Recreation and Leisure Time

Debt-reduction plans will really only succeed when coupled with recreational activities. When you tighten your financial belt, put your nose to the grind and start applying yourself to getting out of debt, you may quickly lose steam if you don’t factor in a healthy dose of recreation and leisure time. In other words, it should form part of a financial plan.

When you review your monthly obligations, you allot funds for typical mandatory costs such as; rent/mortgage, utilities, food, and transport. In the early stages of your debt-reduction plan, you will still be working from a deficit position until the balance sheet tips into the “green” or credit zone. Recreation and leisure should be seen as a non-negotiable monthly expense.
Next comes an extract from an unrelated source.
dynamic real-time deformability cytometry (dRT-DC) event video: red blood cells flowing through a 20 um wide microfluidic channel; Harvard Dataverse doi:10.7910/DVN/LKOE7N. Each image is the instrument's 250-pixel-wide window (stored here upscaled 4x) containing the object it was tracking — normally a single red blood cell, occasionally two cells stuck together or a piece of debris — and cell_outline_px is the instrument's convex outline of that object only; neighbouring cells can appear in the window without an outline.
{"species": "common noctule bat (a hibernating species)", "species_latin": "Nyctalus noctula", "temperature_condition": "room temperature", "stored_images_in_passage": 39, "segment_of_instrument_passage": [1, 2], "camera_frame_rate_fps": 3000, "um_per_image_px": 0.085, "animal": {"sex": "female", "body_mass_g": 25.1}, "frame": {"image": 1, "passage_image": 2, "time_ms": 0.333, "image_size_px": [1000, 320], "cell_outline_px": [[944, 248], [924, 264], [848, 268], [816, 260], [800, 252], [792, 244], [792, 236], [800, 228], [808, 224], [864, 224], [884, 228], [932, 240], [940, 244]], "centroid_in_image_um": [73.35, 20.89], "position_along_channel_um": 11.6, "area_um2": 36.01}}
It is the amount you choose to set aside for entertainment or downtime that differs. Initially, there will be a need to look at activities that will cost you very little or nothing at all. Eating out, for example, is not a good idea, at least not at the start of your journey to becoming debt-free. Some low-cost recreation or leisure activities could be:

  • Streaming movies (great for the family) through low monthly memberships. If streaming is not an option, taking out DVDs at a local library or community centre may be an alternative.
  • Popcorn and storytelling night
  • Games night – have a digital competition with your children, partner or friends
  • Board games Saturday (board games are making a comeback!)
  • Sports activities such as hikes, walks, cycling or swimming
  • Reading and discussion night or weekend
  • Beachcombing

You get the idea. Nevertheless, when reaching an important debt-reduction milestone, celebrations are in order. This could be an opportunity for eating out provided you don’t go overboard and keep spending in check! This can be achieved by using cash only, which means, that you set aside an envelope for funds for eating out ahead of time (for example $10-15 each month). The idea of setting aside actual cash may sound from another century yet there’s much to be said for using hard, visible cash. You know exactly what you have in hand and won’t go beyond that amount; this is generally not so when using debit cards (credit cards are definitely not an option!)
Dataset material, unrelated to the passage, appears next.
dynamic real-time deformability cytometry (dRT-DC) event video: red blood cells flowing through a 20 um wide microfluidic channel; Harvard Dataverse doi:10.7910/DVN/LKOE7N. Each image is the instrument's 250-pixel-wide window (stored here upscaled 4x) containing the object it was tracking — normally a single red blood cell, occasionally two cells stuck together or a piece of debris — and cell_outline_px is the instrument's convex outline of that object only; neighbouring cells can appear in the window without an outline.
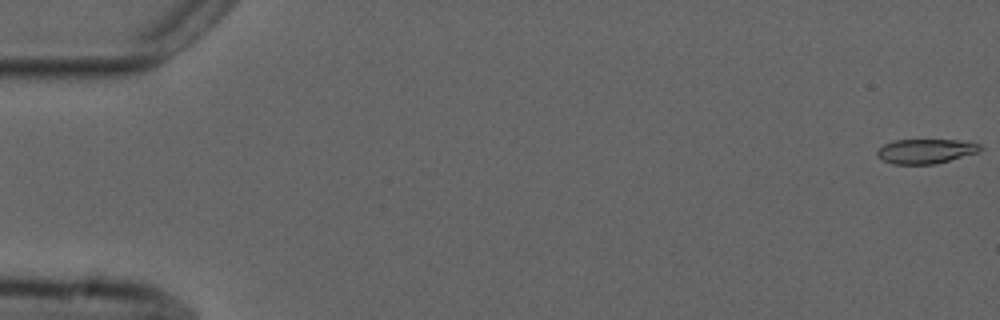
{"species": "common noctule bat (a hibernating species)", "species_latin": "Nyctalus noctula", "temperature_condition": "cold", "stored_images_in_passage": 55, "camera_frame_rate_fps": 3000, "um_per_image_px": 0.085, "animal": {"sex": "male", "forearm_length_mm": 52.5}, "frame": {"image": 1, "passage_image": 1, "time_ms": 0.0, "image_size_px": [1000, 320], "cell_outline_px": [[984, 148], [976, 152], [948, 160], [932, 164], [892, 164], [876, 156], [876, 152], [884, 144], [892, 140], [956, 140], [980, 144]], "centroid_in_image_um": [78.63, 12.84], "position_along_channel_um": 6.4, "area_um2": 14.51}}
Recreational activities for a family, couple or single person will differ and will require a bit of creative thinking. For the not so imaginative types; libraries offer good resources on activities that are appropriate to one’s personal situation. Libraries and community centres also publish calendars of events, available online in most cases. An online search for free or low-cost activities will also generate hundreds of useful links, worth looking into.

My point is that you don’t want to overlook the vital aspect of recreation and allow time to recharge your batteries. It’s a sure way to keep positive and energetic in your pursuit of a debt-free life. A side benefit is that seeing recreation as a necessary part of your life gives you permission to embrace it guilt-free. In my own journey to becoming debt-free, it helped me stay the course when the going got tough. I hope that you will find it a beneficial and liberating step to getting out of debt.